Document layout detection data

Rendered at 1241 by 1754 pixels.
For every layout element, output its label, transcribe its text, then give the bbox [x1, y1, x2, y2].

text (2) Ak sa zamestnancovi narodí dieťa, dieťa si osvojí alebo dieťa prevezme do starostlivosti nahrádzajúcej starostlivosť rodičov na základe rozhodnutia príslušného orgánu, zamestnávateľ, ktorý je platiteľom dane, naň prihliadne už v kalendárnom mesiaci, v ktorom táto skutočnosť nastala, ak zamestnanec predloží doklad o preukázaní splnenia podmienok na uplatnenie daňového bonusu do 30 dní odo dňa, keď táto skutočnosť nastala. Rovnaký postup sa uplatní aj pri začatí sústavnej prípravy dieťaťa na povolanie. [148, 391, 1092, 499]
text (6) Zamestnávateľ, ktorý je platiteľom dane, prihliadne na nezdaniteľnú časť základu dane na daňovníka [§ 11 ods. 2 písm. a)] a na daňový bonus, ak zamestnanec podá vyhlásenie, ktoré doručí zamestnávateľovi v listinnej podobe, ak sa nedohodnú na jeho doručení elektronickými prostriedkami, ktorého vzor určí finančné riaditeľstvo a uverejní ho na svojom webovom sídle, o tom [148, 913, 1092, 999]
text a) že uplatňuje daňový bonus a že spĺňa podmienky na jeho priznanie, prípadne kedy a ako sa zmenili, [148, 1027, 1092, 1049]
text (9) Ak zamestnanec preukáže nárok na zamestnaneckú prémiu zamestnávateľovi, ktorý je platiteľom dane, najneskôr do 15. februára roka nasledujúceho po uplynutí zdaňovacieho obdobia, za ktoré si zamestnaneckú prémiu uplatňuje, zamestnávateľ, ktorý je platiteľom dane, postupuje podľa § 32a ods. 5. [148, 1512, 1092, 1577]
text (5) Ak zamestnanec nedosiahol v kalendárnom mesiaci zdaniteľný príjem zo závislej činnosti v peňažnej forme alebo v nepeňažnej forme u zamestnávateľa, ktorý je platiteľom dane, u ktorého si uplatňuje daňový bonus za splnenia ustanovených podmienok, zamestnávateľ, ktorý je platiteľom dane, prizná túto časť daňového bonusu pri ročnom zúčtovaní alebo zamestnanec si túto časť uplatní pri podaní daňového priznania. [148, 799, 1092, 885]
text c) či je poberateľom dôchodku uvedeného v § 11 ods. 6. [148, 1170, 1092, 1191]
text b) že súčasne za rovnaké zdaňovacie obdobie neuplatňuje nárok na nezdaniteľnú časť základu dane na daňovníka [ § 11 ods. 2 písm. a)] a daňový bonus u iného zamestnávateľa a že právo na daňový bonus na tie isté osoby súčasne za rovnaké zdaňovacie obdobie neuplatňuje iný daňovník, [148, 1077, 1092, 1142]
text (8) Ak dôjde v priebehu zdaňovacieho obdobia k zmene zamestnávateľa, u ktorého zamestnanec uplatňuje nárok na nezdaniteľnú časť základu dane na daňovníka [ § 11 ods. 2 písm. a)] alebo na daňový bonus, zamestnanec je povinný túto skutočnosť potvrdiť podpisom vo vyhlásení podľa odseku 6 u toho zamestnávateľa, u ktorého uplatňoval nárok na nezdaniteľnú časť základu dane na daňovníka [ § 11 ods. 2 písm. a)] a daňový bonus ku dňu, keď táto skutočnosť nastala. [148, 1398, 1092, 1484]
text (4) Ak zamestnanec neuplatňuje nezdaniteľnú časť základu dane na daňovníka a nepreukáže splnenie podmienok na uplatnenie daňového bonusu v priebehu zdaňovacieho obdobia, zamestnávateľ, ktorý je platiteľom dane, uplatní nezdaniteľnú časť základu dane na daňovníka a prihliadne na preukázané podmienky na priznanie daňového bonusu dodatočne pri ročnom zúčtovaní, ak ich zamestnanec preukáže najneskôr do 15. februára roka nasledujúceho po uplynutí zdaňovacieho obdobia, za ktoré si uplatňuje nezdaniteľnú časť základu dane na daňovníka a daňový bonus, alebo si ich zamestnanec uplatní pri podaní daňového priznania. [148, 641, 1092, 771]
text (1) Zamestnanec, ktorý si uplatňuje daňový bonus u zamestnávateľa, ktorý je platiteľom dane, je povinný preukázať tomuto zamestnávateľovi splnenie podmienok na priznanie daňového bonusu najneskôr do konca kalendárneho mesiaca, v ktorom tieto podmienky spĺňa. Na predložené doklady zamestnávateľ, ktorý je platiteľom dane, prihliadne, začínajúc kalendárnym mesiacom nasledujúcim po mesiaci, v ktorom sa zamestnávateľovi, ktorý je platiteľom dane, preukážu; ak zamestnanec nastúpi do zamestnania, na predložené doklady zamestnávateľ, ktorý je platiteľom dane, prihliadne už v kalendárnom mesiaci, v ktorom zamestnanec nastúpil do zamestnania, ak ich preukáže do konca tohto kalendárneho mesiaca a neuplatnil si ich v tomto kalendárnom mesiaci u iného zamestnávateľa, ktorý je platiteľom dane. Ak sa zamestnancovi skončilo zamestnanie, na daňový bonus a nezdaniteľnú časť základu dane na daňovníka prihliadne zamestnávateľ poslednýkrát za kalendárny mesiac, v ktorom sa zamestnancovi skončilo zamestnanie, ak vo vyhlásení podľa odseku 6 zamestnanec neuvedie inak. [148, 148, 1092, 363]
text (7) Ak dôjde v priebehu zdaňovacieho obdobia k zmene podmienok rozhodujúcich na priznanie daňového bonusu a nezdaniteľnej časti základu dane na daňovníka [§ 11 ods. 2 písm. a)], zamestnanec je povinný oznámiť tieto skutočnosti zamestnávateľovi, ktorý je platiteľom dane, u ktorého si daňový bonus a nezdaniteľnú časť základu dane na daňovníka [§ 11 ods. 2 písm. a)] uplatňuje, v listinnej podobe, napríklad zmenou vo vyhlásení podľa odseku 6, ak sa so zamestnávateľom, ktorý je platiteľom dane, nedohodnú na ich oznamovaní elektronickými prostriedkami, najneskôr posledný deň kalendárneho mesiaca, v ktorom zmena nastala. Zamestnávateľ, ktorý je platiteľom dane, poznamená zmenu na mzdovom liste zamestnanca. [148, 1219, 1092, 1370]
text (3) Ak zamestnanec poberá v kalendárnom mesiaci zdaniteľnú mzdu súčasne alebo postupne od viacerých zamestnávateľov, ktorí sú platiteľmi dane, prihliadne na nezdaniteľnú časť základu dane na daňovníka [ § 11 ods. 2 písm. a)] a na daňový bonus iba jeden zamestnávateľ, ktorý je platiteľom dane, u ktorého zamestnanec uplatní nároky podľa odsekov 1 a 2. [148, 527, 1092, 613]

§ HOW TO COMPLETE THIS TASK:
Could the data above be returned exactly as it stands?

§ TASK SOLUTION:
Rendered at 1241 by 1754 pixels.
For every layout element, output its label, transcribe its text, then give the bbox [x1, y1, x2, y2].

text (2) Ak sa zamestnancovi narodí dieťa, dieťa si osvojí alebo dieťa prevezme do starostlivosti nahrádzajúcej starostlivosť rodičov na základe rozhodnutia príslušného orgánu, zamestnávateľ, ktorý je platiteľom dane, naň prihliadne už v kalendárnom mesiaci, v ktorom táto skutočnosť nastala, ak zamestnanec predloží doklad o preukázaní splnenia podmienok na uplatnenie daňového bonusu do 30 dní odo dňa, keď táto skutočnosť nastala. Rovnaký postup sa uplatní aj pri začatí sústavnej prípravy dieťaťa na povolanie. [148, 391, 1092, 499]
text (6) Zamestnávateľ, ktorý je platiteľom dane, prihliadne na nezdaniteľnú časť základu dane na daňovníka [§ 11 ods. 2 písm. a)] a na daňový bonus, ak zamestnanec podá vyhlásenie, ktoré doručí zamestnávateľovi v listinnej podobe, ak sa nedohodnú na jeho doručení elektronickými prostriedkami, ktorého vzor určí finančné riaditeľstvo a uverejní ho na svojom webovom sídle, o tom [148, 913, 1092, 999]
text a) že uplatňuje daňový bonus a že spĺňa podmienky na jeho priznanie, prípadne kedy a ako sa zmenili, [148, 1027, 1092, 1049]
text (9) Ak zamestnanec preukáže nárok na zamestnaneckú prémiu zamestnávateľovi, ktorý je platiteľom dane, najneskôr do 15. februára roka nasledujúceho po uplynutí zdaňovacieho obdobia, za ktoré si zamestnaneckú prémiu uplatňuje, zamestnávateľ, ktorý je platiteľom dane, postupuje podľa § 32a ods. 5. [148, 1512, 1092, 1577]
text (5) Ak zamestnanec nedosiahol v kalendárnom mesiaci zdaniteľný príjem zo závislej činnosti v peňažnej forme alebo v nepeňažnej forme u zamestnávateľa, ktorý je platiteľom dane, u ktorého si uplatňuje daňový bonus za splnenia ustanovených podmienok, zamestnávateľ, ktorý je platiteľom dane, prizná túto časť daňového bonusu pri ročnom zúčtovaní alebo zamestnanec si túto časť uplatní pri podaní daňového priznania. [148, 799, 1092, 885]
text c) či je poberateľom dôchodku uvedeného v § 11 ods. 6. [148, 1170, 1092, 1191]
text b) že súčasne za rovnaké zdaňovacie obdobie neuplatňuje nárok na nezdaniteľnú časť základu dane na daňovníka [ § 11 ods. 2 písm. a)] a daňový bonus u iného zamestnávateľa a že právo na daňový bonus na tie isté osoby súčasne za rovnaké zdaňovacie obdobie neuplatňuje iný daňovník, [148, 1077, 1092, 1142]
text (8) Ak dôjde v priebehu zdaňovacieho obdobia k zmene zamestnávateľa, u ktorého zamestnanec uplatňuje nárok na nezdaniteľnú časť základu dane na daňovníka [ § 11 ods. 2 písm. a)] alebo na daňový bonus, zamestnanec je povinný túto skutočnosť potvrdiť podpisom vo vyhlásení podľa odseku 6 u toho zamestnávateľa, u ktorého uplatňoval nárok na nezdaniteľnú časť základu dane na daňovníka [ § 11 ods. 2 písm. a)] a daňový bonus ku dňu, keď táto skutočnosť nastala. [148, 1398, 1092, 1484]
text (4) Ak zamestnanec neuplatňuje nezdaniteľnú časť základu dane na daňovníka a nepreukáže splnenie podmienok na uplatnenie daňového bonusu v priebehu zdaňovacieho obdobia, zamestnávateľ, ktorý je platiteľom dane, uplatní nezdaniteľnú časť základu dane na daňovníka a prihliadne na preukázané podmienky na priznanie daňového bonusu dodatočne pri ročnom zúčtovaní, ak ich zamestnanec preukáže najneskôr do 15. februára roka nasledujúceho po uplynutí zdaňovacieho obdobia, za ktoré si uplatňuje nezdaniteľnú časť základu dane na daňovníka a daňový bonus, alebo si ich zamestnanec uplatní pri podaní daňového priznania. [148, 641, 1092, 771]
text (1) Zamestnanec, ktorý si uplatňuje daňový bonus u zamestnávateľa, ktorý je platiteľom dane, je povinný preukázať tomuto zamestnávateľovi splnenie podmienok na priznanie daňového bonusu najneskôr do konca kalendárneho mesiaca, v ktorom tieto podmienky spĺňa. Na predložené doklady zamestnávateľ, ktorý je platiteľom dane, prihliadne, začínajúc kalendárnym mesiacom nasledujúcim po mesiaci, v ktorom sa zamestnávateľovi, ktorý je platiteľom dane, preukážu; ak zamestnanec nastúpi do zamestnania, na predložené doklady zamestnávateľ, ktorý je platiteľom dane, prihliadne už v kalendárnom mesiaci, v ktorom zamestnanec nastúpil do zamestnania, ak ich preukáže do konca tohto kalendárneho mesiaca a neuplatnil si ich v tomto kalendárnom mesiaci u iného zamestnávateľa, ktorý je platiteľom dane. Ak sa zamestnancovi skončilo zamestnanie, na daňový bonus a nezdaniteľnú časť základu dane na daňovníka prihliadne zamestnávateľ poslednýkrát za kalendárny mesiac, v ktorom sa zamestnancovi skončilo zamestnanie, ak vo vyhlásení podľa odseku 6 zamestnanec neuvedie inak. [148, 148, 1092, 363]
text (7) Ak dôjde v priebehu zdaňovacieho obdobia k zmene podmienok rozhodujúcich na priznanie daňového bonusu a nezdaniteľnej časti základu dane na daňovníka [§ 11 ods. 2 písm. a)], zamestnanec je povinný oznámiť tieto skutočnosti zamestnávateľovi, ktorý je platiteľom dane, u ktorého si daňový bonus a nezdaniteľnú časť základu dane na daňovníka [§ 11 ods. 2 písm. a)] uplatňuje, v listinnej podobe, napríklad zmenou vo vyhlásení podľa odseku 6, ak sa so zamestnávateľom, ktorý je platiteľom dane, nedohodnú na ich oznamovaní elektronickými prostriedkami, najneskôr posledný deň kalendárneho mesiaca, v ktorom zmena nastala. Zamestnávateľ, ktorý je platiteľom dane, poznamená zmenu na mzdovom liste zamestnanca. [148, 1219, 1092, 1370]
text (3) Ak zamestnanec poberá v kalendárnom mesiaci zdaniteľnú mzdu súčasne alebo postupne od viacerých zamestnávateľov, ktorí sú platiteľmi dane, prihliadne na nezdaniteľnú časť základu dane na daňovníka [ § 11 ods. 2 písm. a)] a na daňový bonus iba jeden zamestnávateľ, ktorý je platiteľom dane, u ktorého zamestnanec uplatní nároky podľa odsekov 1 a 2. [148, 527, 1092, 613]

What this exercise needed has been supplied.